Planning Considerations for U.S. Beneficiaries of Foreign Trusts
High net worth individuals will typically utilize trust planning as a means of preserving assets and providing income and principal to future generations. Properly structured trusts can also be used to minimize exposure to U.S. estate and other wealth transfer type taxes. Trusts can be formed pursuant to domestic law or pursuant to laws of a foreign country. This article addresses the tax traps associated with trusts that meet the definition of a foreign trust and that are intended to benefit U.S. persons.
For U.S. tax purposes, a trust is classified as either a domestic trust or a foreign trust. To help determine a trust’s classification the IRS has provided a “court test” and a “control test.” A trust will usually be considered a foreign trust if it fails either of these tests.
Court Test: To satisfy the court test, a U.S. court must have the authority to address and exercise primary supervision over all substantial issues about the administration of the trust. Thus, a trust agreement that is governed exclusively under the laws of a foreign court will ordinarily not be considered a U.S. trust.
Control Test: Under the control test, one or more U.S. persons must have the authority to control all substantial decisions of the trust. A trust will be deemed to satisfy the control test if there is a U.S. trustee that is able to control all decisions relating to trust distributions and trust investment decisions and there is no foreign person that is able to veto the U.S. trustee’s actions.
Foreign Trust Tax Situs - Income Tax Concern
Domestic trusts are generally subject to U.S. income tax on their worldwide income. Depending on the terms of the trust, the income tax on the income earned during the year will be paid by the trust, the grantor or the beneficiaries. A domestic trust that accumulates income instead of distributing it to the beneficiaries will normally incur the income tax on the retained ordinary and capital gain income.
In contrast, a foreign trust that is created by a foreigner (who is not a U.S. tax resident) is only subject to U.S. taxation on U.S. source income. U.S. source income includes income from the active conduct of a U.S. trade or business and U.S. portfolio income. Income from certain types of U.S. debt obligations, bank saving accounts and capital gains from the disposition of intangible assets are often exempt from U.S. taxation.
A U.S. beneficiary of a foreign trust is generally not subject to U.S. income tax until such time the beneficiary receives a distribution. Thus, it is possible for a foreign trust to accumulate income for many years without being subject to U.S. income tax. The tax trap faced by U.S. beneficiaries is that the accumulated income is ultimately subject to a tax and interest charge once it is distributed from the foreign trust. The toll charge on the accumulated income can be significant for a trust that has accumulated income for a number of years.
Fortunately, a trust will not be considered to have accumulated income during the lifetime of the trust settlor if the settlor retained certain rights over the trust property or the right to revoke the trust.
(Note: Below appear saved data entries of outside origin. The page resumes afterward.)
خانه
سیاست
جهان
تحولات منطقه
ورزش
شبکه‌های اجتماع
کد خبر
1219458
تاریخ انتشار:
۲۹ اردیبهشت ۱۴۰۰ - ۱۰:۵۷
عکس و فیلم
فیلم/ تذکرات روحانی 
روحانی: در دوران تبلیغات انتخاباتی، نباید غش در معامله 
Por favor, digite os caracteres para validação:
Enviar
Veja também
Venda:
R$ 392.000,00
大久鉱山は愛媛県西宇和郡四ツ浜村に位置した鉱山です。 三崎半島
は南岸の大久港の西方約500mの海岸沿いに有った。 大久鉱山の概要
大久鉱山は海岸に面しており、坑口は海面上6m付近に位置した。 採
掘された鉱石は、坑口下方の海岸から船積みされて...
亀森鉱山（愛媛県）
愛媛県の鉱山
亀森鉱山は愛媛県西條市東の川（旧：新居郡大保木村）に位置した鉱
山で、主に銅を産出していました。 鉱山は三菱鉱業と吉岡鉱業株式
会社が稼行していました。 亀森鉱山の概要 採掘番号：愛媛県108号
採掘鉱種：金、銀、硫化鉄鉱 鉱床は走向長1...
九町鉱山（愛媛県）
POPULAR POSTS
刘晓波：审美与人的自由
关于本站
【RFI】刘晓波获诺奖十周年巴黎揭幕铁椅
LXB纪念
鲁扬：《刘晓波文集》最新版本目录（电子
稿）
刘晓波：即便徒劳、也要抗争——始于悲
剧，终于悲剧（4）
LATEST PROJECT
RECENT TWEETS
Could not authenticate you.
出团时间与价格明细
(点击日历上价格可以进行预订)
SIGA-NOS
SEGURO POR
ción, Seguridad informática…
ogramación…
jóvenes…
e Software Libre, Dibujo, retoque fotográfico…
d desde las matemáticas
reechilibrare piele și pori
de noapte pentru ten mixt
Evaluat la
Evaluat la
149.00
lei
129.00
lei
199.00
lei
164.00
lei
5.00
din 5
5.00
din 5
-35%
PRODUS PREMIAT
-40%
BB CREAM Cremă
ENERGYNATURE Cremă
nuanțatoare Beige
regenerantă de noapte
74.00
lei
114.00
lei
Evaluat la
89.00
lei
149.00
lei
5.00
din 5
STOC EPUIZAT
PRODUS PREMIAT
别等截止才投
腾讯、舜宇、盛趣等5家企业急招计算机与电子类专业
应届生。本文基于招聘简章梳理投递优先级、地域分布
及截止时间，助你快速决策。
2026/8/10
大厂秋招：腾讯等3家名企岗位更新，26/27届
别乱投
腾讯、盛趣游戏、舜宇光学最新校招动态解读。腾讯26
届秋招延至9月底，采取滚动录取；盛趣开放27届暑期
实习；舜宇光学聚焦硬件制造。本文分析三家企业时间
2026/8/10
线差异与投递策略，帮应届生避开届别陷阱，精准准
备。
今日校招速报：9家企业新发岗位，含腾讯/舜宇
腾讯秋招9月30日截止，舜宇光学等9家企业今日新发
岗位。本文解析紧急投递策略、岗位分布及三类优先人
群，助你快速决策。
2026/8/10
In this case, the trust income will be attributable to the foreign settlor and not to the U.S. beneficiary. In such a case, the U.S. beneficiary will only have exposure to U.S. taxation on the accumulated income subsequent to the demise of the foreign trust settlor.
Foreign Trust Status - Estate Tax Concern
If foreigner creates a foreign trust and retains the beneficial enjoyment of the trust assets then for U.S. estate tax purposes the trust is ignored at the time of death. This could potentially lead to a tax trap in the form of a U.S. estate tax on assets owned by the foreign trust that have a U.S. situs. A planning strategy used to avoid this potential exposure to U.S. estate tax is to have the settlor’s assets held by an offshore corporation whose shares are owned by the foreign trust.
Holding assets of a foreign trust in an offshore corporation can pose potential tax problems for a U.S. beneficiary of a foreign trust. This will typically be the case if the settlor has established a foreign trust and has retained powers over the trust that could subject the assets to U.S. estate tax at the settlor’s death. The offshore corporation will be treated for U.S. income tax purposes as a “controlled foreign corporation” or “passive foreign investment company.” These companies are viewed as potentially abusive by the IRS and may require that the U.S. beneficiaries of the foreign trust report income on a current basis. This could result in phantom income on which the U.S. beneficiary would owe income tax with no guarantee of having access to trust funds to pay the income tax.
The trustee of the foreign trust should quickly contact a U.S. tax advisor upon learning that the foreign settlor has died or is in poor health. Depending on the facts and circumstances, it may be possible to modify the offshore company’s holdings and liquidate the offshore company to avoid tax issues associated with controlled foreign companies and passive foreign investment companies.
Advanced planning is also recommended for U.S. persons who expect to receive inheritances or gifts from foreign family members that include shares of offshore companies.